== Task requirements ==
Retype the lines starting with the one containing "die webtoepassingen hosten." and going on through the one containing "bewaking** : niet van toepassing".

== Data in this exercise ==

┏━━

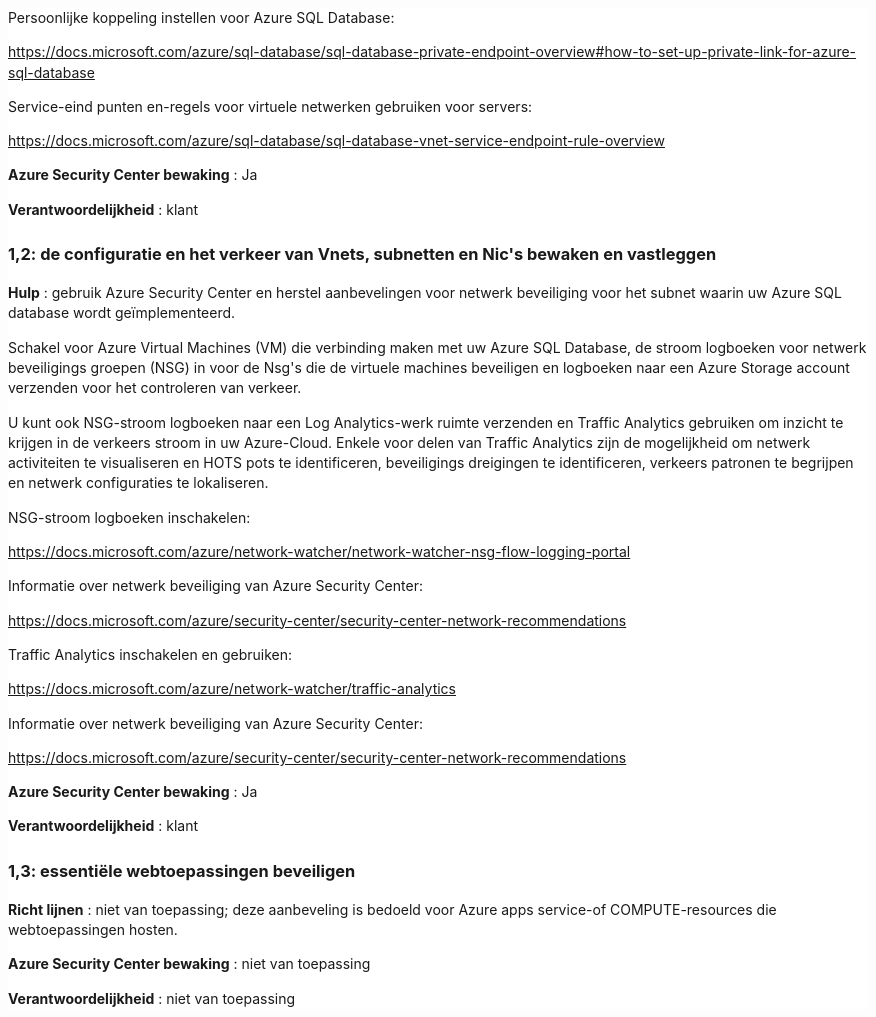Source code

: Persoonlijke koppeling instellen voor Azure SQL Database:

https://docs.microsoft.com/azure/sql-database/sql-database-private-endpoint-overview#how-to-set-up-private-link-for-azure-sql-database

Service-eind punten en-regels voor virtuele netwerken gebruiken voor servers:

https://docs.microsoft.com/azure/sql-database/sql-database-vnet-service-endpoint-rule-overview

**Azure Security Center bewaking** : Ja

**Verantwoordelijkheid** : klant

### <a name="12-monitor-and-log-the-configuration-and-traffic-of-vnets-subnets-and-nics"></a>1,2: de configuratie en het verkeer van Vnets, subnetten en Nic's bewaken en vastleggen

**Hulp** : gebruik Azure Security Center en herstel aanbevelingen voor netwerk beveiliging voor het subnet waarin uw Azure SQL database wordt geïmplementeerd.

Schakel voor Azure Virtual Machines (VM) die verbinding maken met uw Azure SQL Database, de stroom logboeken voor netwerk beveiligings groepen (NSG) in voor de Nsg's die de virtuele machines beveiligen en logboeken naar een Azure Storage account verzenden voor het controleren van verkeer.

U kunt ook NSG-stroom logboeken naar een Log Analytics-werk ruimte verzenden en Traffic Analytics gebruiken om inzicht te krijgen in de verkeers stroom in uw Azure-Cloud. Enkele voor delen van Traffic Analytics zijn de mogelijkheid om netwerk activiteiten te visualiseren en HOTS pots te identificeren, beveiligings dreigingen te identificeren, verkeers patronen te begrijpen en netwerk configuraties te lokaliseren.

NSG-stroom logboeken inschakelen:

https://docs.microsoft.com/azure/network-watcher/network-watcher-nsg-flow-logging-portal

Informatie over netwerk beveiliging van Azure Security Center:

https://docs.microsoft.com/azure/security-center/security-center-network-recommendations

Traffic Analytics inschakelen en gebruiken:

https://docs.microsoft.com/azure/network-watcher/traffic-analytics

Informatie over netwerk beveiliging van Azure Security Center:

https://docs.microsoft.com/azure/security-center/security-center-network-recommendations

**Azure Security Center bewaking** : Ja

**Verantwoordelijkheid** : klant

### <a name="13-protect-critical-web-applications"></a>1,3: essentiële webtoepassingen beveiligen

**Richt lijnen** : niet van toepassing; deze aanbeveling is bedoeld voor Azure apps service-of COMPUTE-resources die webtoepassingen hosten.

**Azure Security Center bewaking** : niet van toepassing

**Verantwoordelijkheid** : niet van toepassing
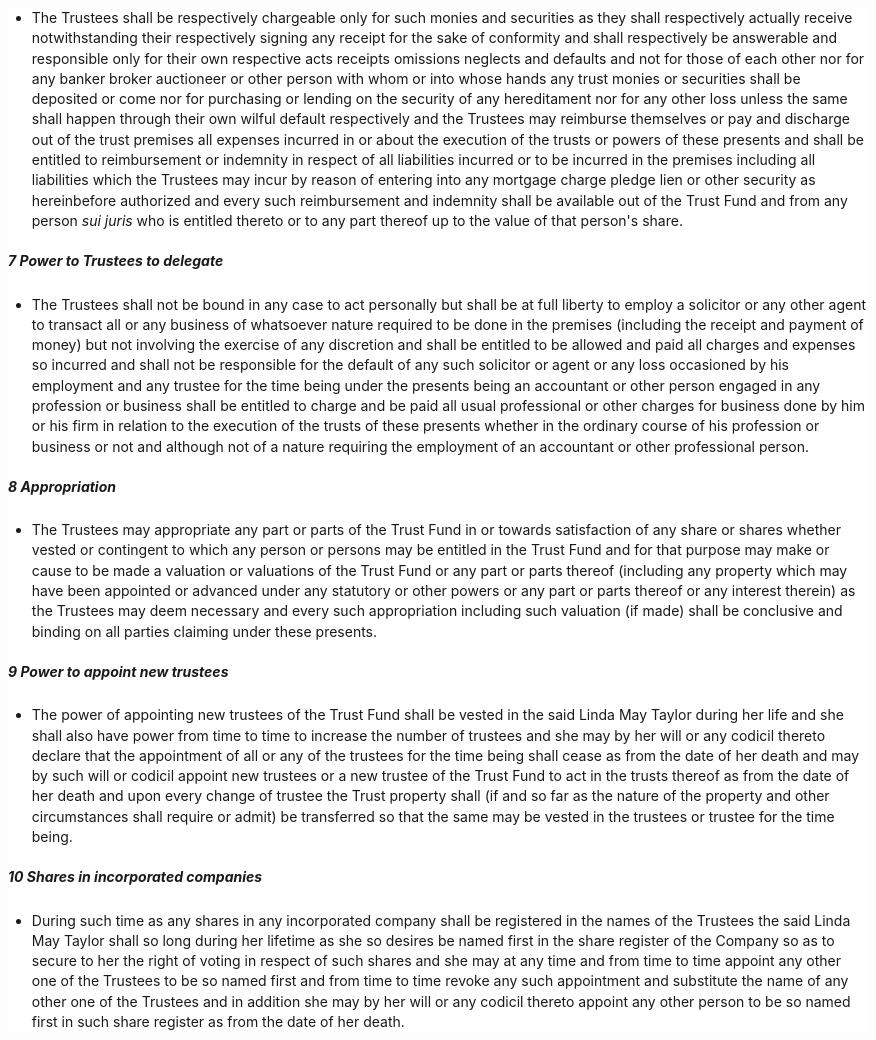 *   The Trustees shall be respectively chargeable only for such monies and securities as they shall respectively actually receive notwithstanding their respectively signing any receipt for the sake of conformity and shall respectively be answerable and responsible only for their own respective acts receipts omissions neglects and defaults and not for those of each other nor for any banker broker auctioneer or other person with whom or into whose hands any trust monies or securities shall be deposited or come nor for purchasing or lending on the security of any hereditament nor for any other loss unless the same shall happen through their own wilful default respectively and the Trustees may reimburse themselves or pay and discharge out of the trust premises all expenses incurred in or about the execution of the trusts or powers of these presents and shall be entitled to reimbursement or indemnity in respect of all liabilities incurred or to be incurred in the premises including all liabilities which the Trustees may incur by reason of entering into any mortgage charge pledge lien or other security as hereinbefore authorized and every such reimbursement and indemnity shall be available out of the Trust Fund and from any person _sui juris_ who is entitled thereto or to any part thereof up to the value of that person's share.

##### 7 Power to Trustees to delegate
    
*   The Trustees shall not be bound in any case to act personally but shall be at full liberty to employ a solicitor or any other agent to transact all or any business of whatsoever nature required to be done in the premises (including the receipt and payment of money) but not involving the exercise of any discretion and shall be entitled to be allowed and paid all charges and expenses so incurred and shall not be responsible for the default of any such solicitor or agent or any loss occasioned by his employment and any trustee for the time being under the presents being an accountant or other person engaged in any profession or business shall be entitled to charge and be paid all usual professional or other charges for business done by him or his firm in relation to the execution of the trusts of these presents whether in the ordinary course of his profession or business or not and although not of a nature requiring the employment of an accountant or other professional person.

##### 8 Appropriation
    
*   The Trustees may appropriate any part or parts of the Trust Fund in or towards satisfaction of any share or shares whether vested or contingent to which any person or persons may be entitled in the Trust Fund and for that purpose may make or cause to be made a valuation or valuations of the Trust Fund or any part or parts thereof (including any property which may have been appointed or advanced under any statutory or other powers or any part or parts thereof or any interest therein) as the Trustees may deem necessary and every such appropriation including such valuation (if made) shall be conclusive and binding on all parties claiming under these presents.

##### 9 Power to appoint new trustees
    
*   The power of appointing new trustees of the Trust Fund shall be vested in the said Linda May Taylor during her life and she shall also have power from time to time to increase the number of trustees and she may by her will or any codicil thereto declare that the appointment of all or any of the trustees for the time being shall cease as from the date of her death and may by such will or codicil appoint new trustees or a new trustee of the Trust Fund to act in the trusts thereof as from the date of her death and upon every change of trustee the Trust property shall (if and so far as the nature of the property and other circumstances shall require or admit) be transferred so that the same may be vested in the trustees or trustee for the time being.

##### 10 Shares in incorporated companies
    
*   During such time as any shares in any incorporated company shall be registered in the names of the Trustees the said Linda May Taylor shall so long during her lifetime as she so desires be named first in the share register of the Company so as to secure to her the right of voting in respect of such shares and she may at any time and from time to time appoint any other one of the Trustees to be so named first and from time to time revoke any such appointment and substitute the name of any other one of the Trustees and in addition she may by her will or any codicil thereto appoint any other person to be so named first in such share register as from the date of her death.
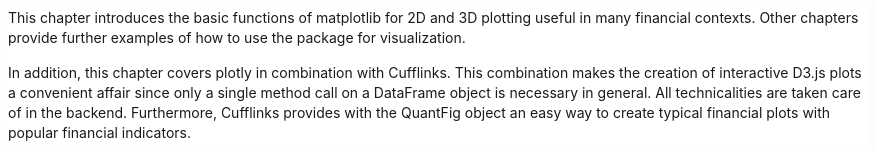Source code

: This chapter introduces the basic functions of matplotlib for 2D and 3D plotting useful in many financial contexts. Other chapters provide further examples of how to use the package for visualization.

In addition, this chapter covers plotly in combination with Cufflinks. This combination makes the creation of interactive D3.js plots a convenient affair since only a single method call on a DataFrame object is necessary in general. All technicalities are taken care of in the backend. Furthermore, Cufflinks provides with the QuantFig object an easy way to create typical financial plots with popular financial indicators.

┗━━

== Reply to the exercise ==
**Richt lijnen** : niet van toepassing; deze aanbeveling is bedoeld voor Azure apps service-of COMPUTE-resources die webtoepassingen hosten.

**Azure Security Center bewaking** : niet van toepassing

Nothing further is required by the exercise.